As the old saying goes, “There’s no ‘I’ in team.” While there is an “I” in “IoT,” true success in the complex realm of the internet of things requires teamwork.
A couple years ago, our team at Cisco created and piloted an IoT-enabled disaster management project in Glasgow, Scotland. The system collects and visualizes data from assets like ambulances, fire engines and volunteer networks during an emergency, to provide users a real-time view of what’s happening on the ground level. However, this was not a system we, nor any other individual company, could have delivered single-handedly. While we provided the IT infrastructure, collaboration and security elements, Bronze Labs brought in the IoT software and Leonardo offered high-tech aerospace and defense know-how. Additional partners, such as Scottish Water and Glasgow City Council, helped ensure a smooth, hyperlocal deployment. The result was a complete, powerful IoT system with the potential to save lives.
Undoubtedly, IoT has changed the paradigm of single-vendor, end-to-end methodology.
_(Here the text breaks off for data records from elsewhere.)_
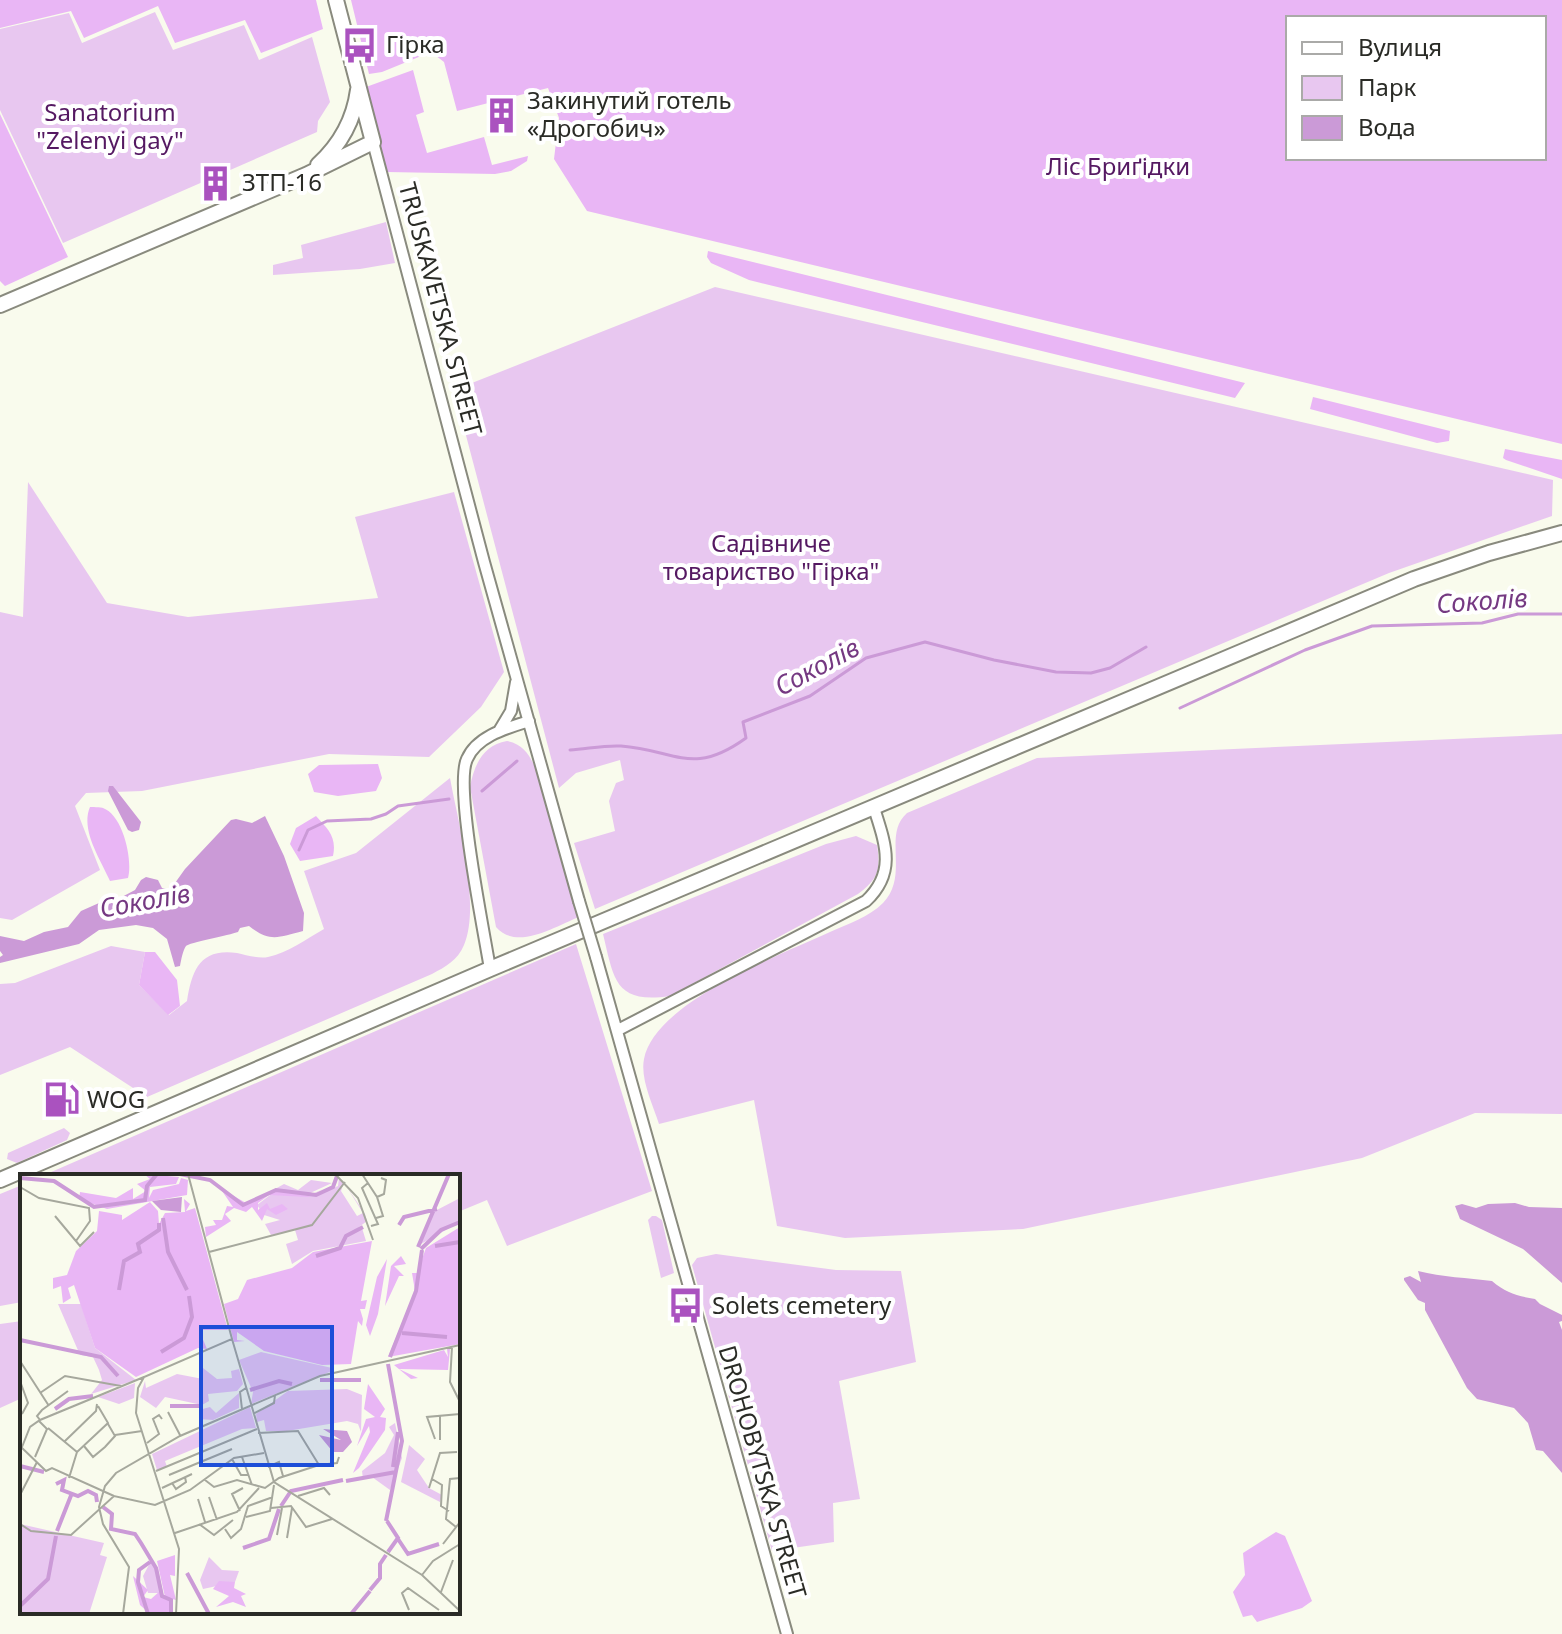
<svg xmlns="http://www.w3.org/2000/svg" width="1562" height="1634" viewBox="0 0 1562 1634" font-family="'Noto Sans',sans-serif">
	<rect width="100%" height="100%" fill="#f9fbed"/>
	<!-- green -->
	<path fill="#e8c7f0" d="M155,12l18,38 71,-25 15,35 53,-23 18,65 -12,19 -1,11 -254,111 -63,-133v-81l69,-16 13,30z
		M386,222l9,41 -35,6 -87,6v-10l30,-7 -2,-13z
		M715,287l838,193 -1,36 -163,57 -794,336 -21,-66 41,-12 -6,-30 7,-18 8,-3 -4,-20 -44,13 -17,15 -105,-398z
		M28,482l79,121 81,14 190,-19 -23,-81 99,-25 50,180 -23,35 -52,50 -100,-3 -187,37 -56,2 -11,13 25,64 -88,50 -12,-2v-306l23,5z
		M1562,734v380l-87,-1 -113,45 -339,71 -178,9 -68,-12 -23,-126 -95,24c-6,-19 -19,-45 -15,-65 11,-57 136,-104 186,-127 18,-8 39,-15 53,-29 27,-28 -1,-68 24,-90l130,-55z
		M507,741c17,3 23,15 30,30l42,146c-25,10 -62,34 -83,10l-26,-140c4,-22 13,-42 37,-46z
		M450,778c8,44 31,127 14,167 -6,15 -19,22 -32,29l-285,123 -77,-50 -70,28v-91l15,-1 96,-37 34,6 -6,33 30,30 18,-14c5,-31 13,-53 50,-48 9,2 22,6 31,4 20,-4 38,-18 56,-28l-20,-58 52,-18z
		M856,836l21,9c4,25 1,34 -19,49l-188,102c-55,8 -56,-16 -67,-62l223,-90z
		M576,944l76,247 -145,55 -20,-46 -29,12v-36h-416z
		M64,1128l6,5 -3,7 -50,23 -10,-4 1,-6z
		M22,1185v117l-22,4v-112z
		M652,1216h4l6,4 12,53 -13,5 -13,-58z
		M716,1254l120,16 65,1 15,91 -77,19 21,118 -27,4 1,39 -62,9 -80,-286 5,-7z
		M22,1321v77l-22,10v-84z"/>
	<!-- forest -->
	<path fill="#e9b6f5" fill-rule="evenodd" d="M0,0h316l7,29 -62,24 -16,-33 -70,23 -17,-37 -74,32 -13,-27 -71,17z
		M351,0h1211v444l-975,-233 -33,-52 5,-41 -11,-30 -91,23 -13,-49 -13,-10 -49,20 -13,2zM1288,18h256v140h-256z
		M413,70l11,42 -8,3 11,38 57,-16 8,28 36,-9 -1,5 -16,10 -16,3 -108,-2 -21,-85z
		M0,114l68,143 -63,29 -5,-5z
		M708,251l537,132 -10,15 -486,-118 -38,-17 -4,-6z
		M1313,397l137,34 -1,10 -12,2 -127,-34z
		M1505,449l57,11v19l-56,-19 -3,-2z
		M378,764l4,14 -6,13 -38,5 -24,-4 -6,-18 11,-9z
		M90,807c0,0 12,0 13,1 20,7 30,52 25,70l-18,3c-9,-21 -30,-51 -20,-74z
		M316,816c12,13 21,21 17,40l-33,5 -10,-17 6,-16z
		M145,952h10l22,28 3,26 -12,9 -29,-30z
		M1276,1532l9,4 27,65 -10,7 -45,14 -5,-7 -9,2 -10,-25 12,-17 -2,-22z"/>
	<!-- water -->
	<path fill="#cb9ad7" d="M109,786h4l28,36 -2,8 -7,2 -4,-2 -20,-39z
		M265,816l19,40 20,57 -1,18c-24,6 -33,12 -54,-5l-9,2 -2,4c-8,3 -50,11 -52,14 -3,4 -5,14 -6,20l-5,1 -8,-28 -14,-11 -17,-3 -37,5 -20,14 -79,19v-6l3,-2 -3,-4v-15l24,5 20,-9 24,-5 13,-16 27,-12h10l17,-9 6,-10 5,-3 12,3 4,8 8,2 15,-21 46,-49 5,-1 16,4z
		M1515,1203l14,4 33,1v75l-39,-34 -63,-30 -5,-13 7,-2 14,4 12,-4z
		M1418,1271c24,6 50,7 74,10 14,12 25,15 43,18l5,5 22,11v6l-3,1 3,8v143l-19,-22 -7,-1 -8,-27 -14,-15 -37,-9 -10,-11 -42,-78v-7l-7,-3 -14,-20v-2l6,-2 11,6z"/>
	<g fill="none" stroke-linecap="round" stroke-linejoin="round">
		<!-- stream -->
		<path stroke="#cb9ad7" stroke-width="3" d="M1180,708l125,-58 67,-24 110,-3 36,-9h44
			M570,750c17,-1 34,-5 51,-4 55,4 71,31 125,-8l-3,-16 67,-26 56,-38 59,-16 69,18 62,12 35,1 19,-5 36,-21
			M482,791l35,-30
			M299,850l9,-20 19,-9 44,-2 15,-5 12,-8 51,-7"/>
		<defs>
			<path id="minor" d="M373,142l111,420 95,339
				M499,731l12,-20 5,-29
				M596,957l191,677
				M490,969c-6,-38 -36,-183 -23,-210 10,-23 40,-31 62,-38
				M618,1030l248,-129c31,-29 19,-58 8,-93"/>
			<path id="major" d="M318,165c23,-21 36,-45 40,-75
				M0,305l306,-130 67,-33 -37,-142
				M0,1180l490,-211 924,-390 75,-26 73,-20"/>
		</defs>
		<!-- minor casing -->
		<use href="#minor" stroke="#898a7e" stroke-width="14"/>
		<!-- major casing -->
		<use href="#major" stroke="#898a7e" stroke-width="18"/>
		<!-- minor -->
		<use href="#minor" stroke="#fff" stroke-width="10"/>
		<!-- major -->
		<use href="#major" stroke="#fff" stroke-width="14"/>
		<defs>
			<path id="minor-bridge" d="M579,901l17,56"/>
		</defs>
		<!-- minor-bridge casing -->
		<use href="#minor-bridge" stroke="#898a7e" stroke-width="14" stroke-linecap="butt"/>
		<!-- minor-bridge -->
		<use href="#minor-bridge" stroke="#fff" stroke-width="10"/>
	</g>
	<!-- icons -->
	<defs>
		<symbol id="bus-bare" viewBox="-9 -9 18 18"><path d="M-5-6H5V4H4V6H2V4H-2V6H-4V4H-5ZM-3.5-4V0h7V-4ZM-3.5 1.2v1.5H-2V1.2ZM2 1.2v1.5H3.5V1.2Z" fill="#aa52bf" stroke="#fff" stroke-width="2.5" paint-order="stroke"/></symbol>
		<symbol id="building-bare" viewBox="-9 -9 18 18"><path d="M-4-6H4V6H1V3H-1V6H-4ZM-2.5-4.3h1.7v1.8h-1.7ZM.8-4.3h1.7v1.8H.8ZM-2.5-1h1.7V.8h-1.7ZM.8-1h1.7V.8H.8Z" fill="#aa52bf" stroke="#fff" stroke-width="2.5" paint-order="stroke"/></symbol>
		<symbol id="fuel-bare" viewBox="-9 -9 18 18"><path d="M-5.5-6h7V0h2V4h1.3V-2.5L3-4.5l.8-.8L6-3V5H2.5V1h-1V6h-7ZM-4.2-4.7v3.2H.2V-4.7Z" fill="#aa52bf" stroke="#fff" stroke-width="2.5" paint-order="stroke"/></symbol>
	</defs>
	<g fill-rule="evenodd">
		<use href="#bus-bare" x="334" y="20" width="51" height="51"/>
		<use href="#building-bare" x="476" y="90" width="51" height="51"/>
		<use href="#building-bare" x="190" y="158" width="51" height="51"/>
		<use href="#fuel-bare" x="36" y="1074" width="51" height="51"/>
		<use href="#bus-bare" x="660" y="1280" width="51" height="51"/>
	</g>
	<g text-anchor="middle" stroke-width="8" stroke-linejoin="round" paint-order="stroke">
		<!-- poi labels -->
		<g font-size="24" fill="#2a2b26" stroke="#fff" text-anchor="start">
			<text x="386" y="53">Гірка</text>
			<text x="527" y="109">Закинутий готель<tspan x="527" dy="28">«Дрогобич»</tspan></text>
			<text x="242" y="191">ЗТП-16</text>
			<text x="87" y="1108">WOG</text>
			<text x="712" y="1314">Solets cemetery</text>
		</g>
		<!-- park labels -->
		<g font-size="24" fill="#551962" stroke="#fff">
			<text x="110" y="121">Sanatorium<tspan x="110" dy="28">"Zelenyi gay"</tspan></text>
			<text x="1118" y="175">Ліс Бриґідки</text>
			<text x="771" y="552">Садівниче<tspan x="771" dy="28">товариство "Гірка"</tspan></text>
		</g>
		<!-- street labels -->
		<g font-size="24" fill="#2a2b26" stroke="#fff">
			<text transform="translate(440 309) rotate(75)" y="8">TRUSKAVETSKA STREET</text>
			<text transform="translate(762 1472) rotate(74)" y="8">DROHOBYTSKA STREET</text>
		</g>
		<!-- water labels -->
		<g font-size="26" font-style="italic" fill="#753982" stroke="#fff">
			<text transform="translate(1482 601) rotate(-4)" y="9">Соколів</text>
			<text transform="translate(817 667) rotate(-28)" y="9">Соколів</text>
			<text transform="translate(145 901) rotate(-10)" y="9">Соколів</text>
		</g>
	</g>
	<!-- overview -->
	<g transform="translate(20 1174)">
		<rect width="440" height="440" fill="#f9fbed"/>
		<path d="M319,4l5,4 -3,9 16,25 6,-3 -18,-29 20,30 2,7 -12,9 7,-2 4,13 -53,10 -21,13 -6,-20 12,-4 -3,-10 -24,5 -6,-11 15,-4 -16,-5 -7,-10 17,-13 43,3 21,-9zM291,6l21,3 -24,11 -33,-5 9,-5 14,6zM440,24v24l-39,22 12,-32zM38,130h23l14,44 41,32 -45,14 11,-14 -3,-10 -6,-13 -13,-2zM241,178l71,16v3l-81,33 2,-12 -14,-32zM183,194l14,11 15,-1 -1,-7 8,-2 4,15 -6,7 -29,3 1,7 -7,4 -37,-8 -9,11 -16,-11 5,-16 1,7 31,-14 26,5zM115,209l-1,15 -15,6 -21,-7zM327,215l15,6 -1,37 -3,-8 -11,-3 -60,10h-21l-2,-11 -7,2 -1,-8 32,-23zM219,219v15l-26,12 -14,-1v-9l11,-3 6,6zM230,233l6,21 -14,1 -77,32 2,6 -10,3 -5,-16zM375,249l7,35 -12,32 -18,-13 -9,2 -1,-8 23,-18 9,-18 -5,-8zM389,271l16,14 -8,11 12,18 13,7 -2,7 -39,-20zM0,350l84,19 -4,12 7,2 -18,57h-69zM189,383l13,13 17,1 -4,11 -32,7 -3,-9zM131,387l7,7 5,25h-15l-5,-17z" fill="#e8c7f0"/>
		<path d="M124,0l35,3 -3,7 -26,3 -1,11 4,-8 26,-6 2,-6 7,2 -1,15 -80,14 -28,-10 1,-7 36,6 17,-10v11l13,-8 -9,-7 13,-5zM200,14l26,15 30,-13 32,6 15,-7 -15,8 -39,-2 -11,8v7l9,-7 3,6 12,-5 6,5 -12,6 -9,-6 -5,12 -10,-14 -6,5 -12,-4 -9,6 6,7 -25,16 -1,-10 11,-2 -3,-5h9l5,-14 6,1zM164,25l6,5 -4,7 9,-3 33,122h-29l8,19 -9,-1 -62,29 -41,-29 -21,-63 -6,3 3,10 -8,5 -2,-17 -8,3v-11l14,-3 9,-24 21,-20 2,-20 23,4v5l28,-18 8,9 1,13 6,-11 20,-1zM440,53v117l-72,13 27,-66 -3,-18h5l9,-25zM352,67l-11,60 6,-1 -2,9h-5l3,10 -1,7 -4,-5 -7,43 -29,1 -58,-14 -27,-19v8l8,1 -11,1 -10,-38 14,-5 9,-19 45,-12 21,-16zM381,82l5,8 -12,2 10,10h-5l-14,30 6,-40zM367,85l-9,55 -8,22 -4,-11 -8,35 19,-83zM427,175h3l-2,21 -49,-1 19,9 -7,1 -17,-14 50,-15 4,7zM348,210l17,25 -5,8 6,1 -1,12 -26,38 -6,5 17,-41 -1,-6 -12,20 9,-27 9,-2 -11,-8zM155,381v21l-5,-1 6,25 -11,-3 -8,-36zM113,402l15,14 -5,7 8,2 9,-8 10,10 -1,13h-19l-10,-9zM199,407l16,1 -1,6 12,6 -5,2 5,11 -13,-5 -17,5 13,-11 -16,-7z" fill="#e9b6f5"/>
		<path d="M162,23l-1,15 -20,-2 -9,-9zM303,255l24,2 5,11 -9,10h-10l-14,-17 22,5z" fill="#cb9ad7"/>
		<path fill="none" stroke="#cb9ad7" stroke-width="4" d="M160,0l30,6 33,25 33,-15 40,5 17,-8 4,-11M0,4l34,3 40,26 51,-7 2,-14 10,-12M143,44l5,34 19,38M379,51l5,-8 33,-8M415,72l25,-4M398,73l31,-73M401,75l20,-19 19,-8M296,82l24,-8 6,-12 17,-9M99,116l5,-29 16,-9 -2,-8 21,-14v-7M382,159l45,4M0,166l81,17 17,19M141,178l23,-14 8,-21 -3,-21M370,183l26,-66 6,-41M300,206h41M230,216l29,-9 13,3M150,232h29M35,235l14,-10 24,-3M0,292l24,6M373,293l5,-35M326,307l50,-9M36,310l8,-4 -2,10 16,6 10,-5 8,4 1,7M261,332l10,-15 52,-11M83,333l9,7 -1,15 24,5 6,9 15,25 6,28 9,4v14M366,347l16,-80 -14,-77M367,347l11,17 -10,14M37,357l15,-38M378,365l10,15 31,-10M223,374l26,-9 10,-30M167,399l22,41M350,416l10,-12v-14l6,-9M0,432l28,-27 8,-43M128,440l-10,-32 1,-12 11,-8M331,440l19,-23"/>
		<path fill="none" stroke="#a6a89d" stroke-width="2" d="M315,0l23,24 15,42M342,0l15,23 6,19 -7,2M348,9l-6,5 16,36 -7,2M0,13l19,11 50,10 1,13 -14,20M357,23l7,-3 2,-14 -5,-2M35,42l25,30 14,-14M189,78l103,-27 33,-43M212,165l42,143 148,93 38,36M432,173l-2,35 10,20M0,187l29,45M0,207l8,22 -6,11M20,219l25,-17 56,10M222,235l-2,-17 6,-4M148,238l12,23M233,240l21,-11 1,-8M20,246l-3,-4 5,-6 26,-19M440,252v48M28,254l29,24M238,259l40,-2 21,34 18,-2 2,-6M95,261l27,-4M415,265l-8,-22 33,-3M420,266v-25M45,267l31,-30 1,-7M127,269l12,-9 -6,-15 6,-4 3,4M0,272l26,25 6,-3 62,28M64,272l9,11 12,-10 10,-11 -7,-12M2,273l8,-20 10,-7 104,-43M15,283l12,-28 -8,-8M222,283l10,28M212,285l9,16h7M248,293l11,-5 4,14M136,297l101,-42M149,301l63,-26M49,304l8,-26 31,-29 -10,-17M412,305l10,6 -1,21 8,5M185,306l9,7 23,-7 28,8 14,-10 40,-13M152,309l4,6 10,-7 -1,-5M142,314l30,-14M409,314l11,-35 17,-1M0,321l17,-33M278,322l26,-8 6,7M189,323l8,23M178,325l7,23M251,334l20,-2 15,21 26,-8M220,337l-8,-17 11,-6M226,343l24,-6 4,-26M0,350l11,7 40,4 43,-39 41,9 35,-15 44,-32 30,-5M179,350l15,11 19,-15M436,353l-10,-8 4,-40 10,-1M205,355l6,9 10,-9 7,-23 25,-9M155,359l62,-21 22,-24M257,361l5,-27M267,364l5,-30M423,370l17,-22M402,401l11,-14 27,-17M421,418l12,-32M389,436l-7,-17 6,-5 31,22M103,440l6,-47 -26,-43 -4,-17 6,-21 11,-13 64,-37 140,-60 140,-31M156,440l3,-65 -43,-136 2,-25 6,-11 88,-38 -44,-165"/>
		<path fill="#1d4ed8" fill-opacity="0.15" stroke="#1d4ed8" stroke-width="4" d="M181,153h131v138h-131z"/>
		<rect width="440" height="440" fill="none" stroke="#2a2b26" stroke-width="4"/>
	</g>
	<!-- legend -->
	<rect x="1286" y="16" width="260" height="144" fill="#ffffff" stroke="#aaaaa8" stroke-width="2"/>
	<rect x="1302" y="42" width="40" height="12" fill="#ffffff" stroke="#aaaaa8" stroke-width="2"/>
	<text x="1358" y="56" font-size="24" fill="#2a2b26">Вулиця</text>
	<rect x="1302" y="76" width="40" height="24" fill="#e8c7f0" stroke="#aaaaa8" stroke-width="2"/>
	<text x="1358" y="96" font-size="24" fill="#2a2b26">Парк</text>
	<rect x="1302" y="116" width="40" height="24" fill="#cb9ad7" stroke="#aaaaa8" stroke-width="2"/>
	<text x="1358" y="136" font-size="24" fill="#2a2b26">Вода</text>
</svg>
As more businesses are discovering, IoT is too complex to approach alone. It will take many costly internal resources and the reinvention of multiple wheels to deliver a product or service that provides acceptable ROI. Therefore, companies of all sizes looking to capitalize on IoT must build a team or, more accurately, an ecosystem of partners who co-innovate to deliver a technology that meets the customer’s specific business needs.
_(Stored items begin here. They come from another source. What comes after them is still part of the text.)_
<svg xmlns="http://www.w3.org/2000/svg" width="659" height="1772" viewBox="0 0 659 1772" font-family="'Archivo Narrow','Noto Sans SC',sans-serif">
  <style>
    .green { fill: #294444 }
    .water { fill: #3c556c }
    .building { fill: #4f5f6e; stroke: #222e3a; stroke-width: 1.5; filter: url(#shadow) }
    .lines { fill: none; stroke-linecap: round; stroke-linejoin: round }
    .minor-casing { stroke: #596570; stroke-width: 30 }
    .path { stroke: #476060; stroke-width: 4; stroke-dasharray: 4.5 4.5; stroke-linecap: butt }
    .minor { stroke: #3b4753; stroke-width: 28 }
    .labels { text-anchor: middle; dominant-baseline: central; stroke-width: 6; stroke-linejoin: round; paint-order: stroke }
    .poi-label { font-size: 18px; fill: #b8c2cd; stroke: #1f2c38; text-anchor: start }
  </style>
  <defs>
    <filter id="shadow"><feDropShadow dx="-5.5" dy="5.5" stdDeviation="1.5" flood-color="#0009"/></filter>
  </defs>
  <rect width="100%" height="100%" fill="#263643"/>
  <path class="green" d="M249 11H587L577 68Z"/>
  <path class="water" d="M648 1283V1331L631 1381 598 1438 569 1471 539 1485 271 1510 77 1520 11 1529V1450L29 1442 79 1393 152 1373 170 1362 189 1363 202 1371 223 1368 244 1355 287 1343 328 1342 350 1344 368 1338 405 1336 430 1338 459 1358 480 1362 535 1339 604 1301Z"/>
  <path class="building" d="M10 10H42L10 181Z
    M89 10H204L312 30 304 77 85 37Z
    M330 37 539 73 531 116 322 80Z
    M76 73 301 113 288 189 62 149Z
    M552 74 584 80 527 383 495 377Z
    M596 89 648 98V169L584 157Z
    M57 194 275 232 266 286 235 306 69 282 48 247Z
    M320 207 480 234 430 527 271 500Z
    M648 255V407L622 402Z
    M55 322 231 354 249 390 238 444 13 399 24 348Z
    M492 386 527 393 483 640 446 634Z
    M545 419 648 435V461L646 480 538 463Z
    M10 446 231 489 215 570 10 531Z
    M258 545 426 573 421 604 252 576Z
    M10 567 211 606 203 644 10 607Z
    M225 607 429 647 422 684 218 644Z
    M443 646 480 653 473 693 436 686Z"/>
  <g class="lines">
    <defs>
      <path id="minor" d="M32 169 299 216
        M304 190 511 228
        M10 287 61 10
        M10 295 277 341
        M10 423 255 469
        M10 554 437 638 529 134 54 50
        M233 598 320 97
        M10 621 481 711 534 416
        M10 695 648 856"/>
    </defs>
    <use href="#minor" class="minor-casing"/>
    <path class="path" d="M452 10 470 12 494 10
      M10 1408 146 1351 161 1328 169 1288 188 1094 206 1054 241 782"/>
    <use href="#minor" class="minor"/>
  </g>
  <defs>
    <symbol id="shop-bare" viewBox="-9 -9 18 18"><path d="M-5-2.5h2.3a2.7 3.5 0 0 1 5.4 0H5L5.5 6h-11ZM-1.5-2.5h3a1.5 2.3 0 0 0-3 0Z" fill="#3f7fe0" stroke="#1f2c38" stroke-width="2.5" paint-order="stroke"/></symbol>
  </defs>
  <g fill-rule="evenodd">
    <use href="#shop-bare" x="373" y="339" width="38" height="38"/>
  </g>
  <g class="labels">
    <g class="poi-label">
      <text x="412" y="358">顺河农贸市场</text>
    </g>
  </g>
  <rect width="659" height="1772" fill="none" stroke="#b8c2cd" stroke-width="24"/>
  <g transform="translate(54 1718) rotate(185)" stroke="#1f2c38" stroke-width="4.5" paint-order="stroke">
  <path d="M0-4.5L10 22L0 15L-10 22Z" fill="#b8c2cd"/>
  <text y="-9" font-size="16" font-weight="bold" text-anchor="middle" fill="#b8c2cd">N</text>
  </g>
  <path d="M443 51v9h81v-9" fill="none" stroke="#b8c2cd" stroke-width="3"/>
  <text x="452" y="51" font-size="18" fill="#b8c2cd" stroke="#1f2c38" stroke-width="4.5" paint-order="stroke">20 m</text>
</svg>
The most successful IoT projects I’ve seen involve partners from three broader categories: horizontal, vertical and geographic. Going back to the above example in Glasgow, all three types of partners were present. Cisco and Bronze Labs were horizontal specialists, Leonardo was our vertical expert, and Scottish Water and Glasgow City Council were the geographic players. All of us worked interdependently, contributing our respective technologies and knowledge.
As you start to build your own ecosystem, consider each of the following types of partners, what they bring to the table and how they can help you achieve your goals. First, let’s look at horizontal specialists. With horizontal specialists, you’ll ensure scalable, interoperable and cost-effective technologies that offer repeatable results and withstand the test of time. These players include large vendors, consultants and even startups that provide expertise in horizontal technologies and often draw from best practices from the IT sector, like how to effectively secure large volumes of devices. Technologies provided by horizontal specialists include cloud/fog computing, data analytics, security, device orchestration, system visualization, networking and many more.
For example, a horizontal specialist can provide the standards-based network infrastructure on which your IoT application of choice runs. Horizontal specialists can also offer advanced data analytics to extract value from the information the IoT devices generate, which end users can use for better decision-making.
With products and services that complement horizontal technologies, vertical specialists address market-specific challenges and use cases, and allow you to integrate products into existing systems and lines of business. These experts understand business operational and technical environments and their unique requirements. They also have relationships with line of business, operational technology or building technology teams, as well as market-specific systems integrators and providers of market solutions, devices and equipment (such as automation/robotics, actuators, sensors and so forth).
For example, a vertical market system integrator can ensure that all IoT components can interoperate by connecting the various technologies and services, and integrating them with existing or new business processes. The result is a tailored system one cannot obtain “out of the box,” but without the cost of a custom product. When reaching out to vertical specialists, remember to give IoT startups a closer look — many have a strong vertical focus that will bring value to your ecosystem.
Last but not least, geographic specialists enable a hyperlocal IoT deployment, helping you consider local environments, laws (like data privacy regulations), economics and use cases. These geographic domain experts, as well as local vertical market systems integrators and service providers, will allow you to more easily scale the technologies developed by the horizontal and vertical specialists to specific geographic business and technology requirements. After all, not every IoT product or service will work the same from one side of the world to the other. For instance, if you want to implement an automation system in a factory in China, you should collaborate with a local telecommunications service provider to enable system connectivity.
With the three types of partners — horizontal, vertical and geographic — on board, you’ll soon discover the importance of these codependent relationships in delivering comprehensive IoT systems based on open, standards-based horizontal capabilities. The beauty of these partnerships is that they will evolve into what I call a “co-economy,” where partners and customers co-innovate and co-create products. And, as the co-economy evolves, we’ll see greater progress and overall success in the IoT market — that’s teamwork at its finest.